* **TASK GOAL**
What you return must match the records word for word, except that pictures are dropped.

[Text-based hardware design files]
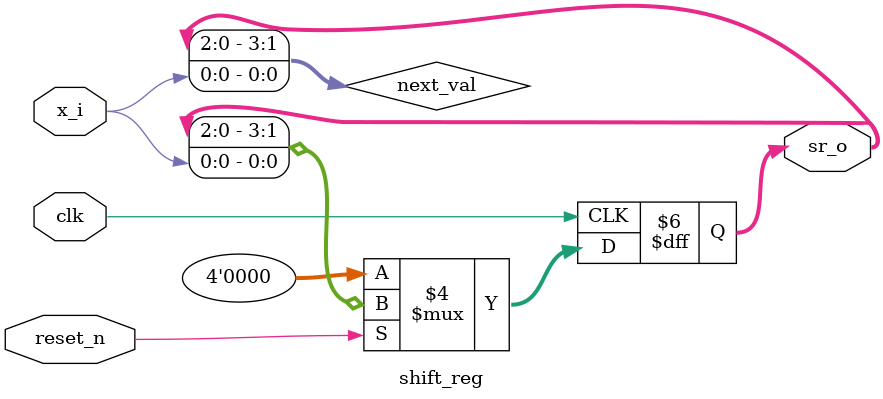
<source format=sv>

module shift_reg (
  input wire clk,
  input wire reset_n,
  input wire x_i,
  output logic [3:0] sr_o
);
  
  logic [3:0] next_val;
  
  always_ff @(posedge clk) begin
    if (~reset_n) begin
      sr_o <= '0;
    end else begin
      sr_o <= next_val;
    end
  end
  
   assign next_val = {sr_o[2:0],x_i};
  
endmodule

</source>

* **WORKED SOLUTION**
<source format=sv>

module shift_reg (
  input wire clk,
  input wire reset_n,
  input wire x_i,
  output logic [3:0] sr_o
);
  
  logic [3:0] next_val;
  
  always_ff @(posedge clk) begin
    if (~reset_n) begin
      sr_o <= '0;
    end else begin
      sr_o <= next_val;
    end
  end
  
   assign next_val = {sr_o[2:0],x_i};
  
endmodule

</source>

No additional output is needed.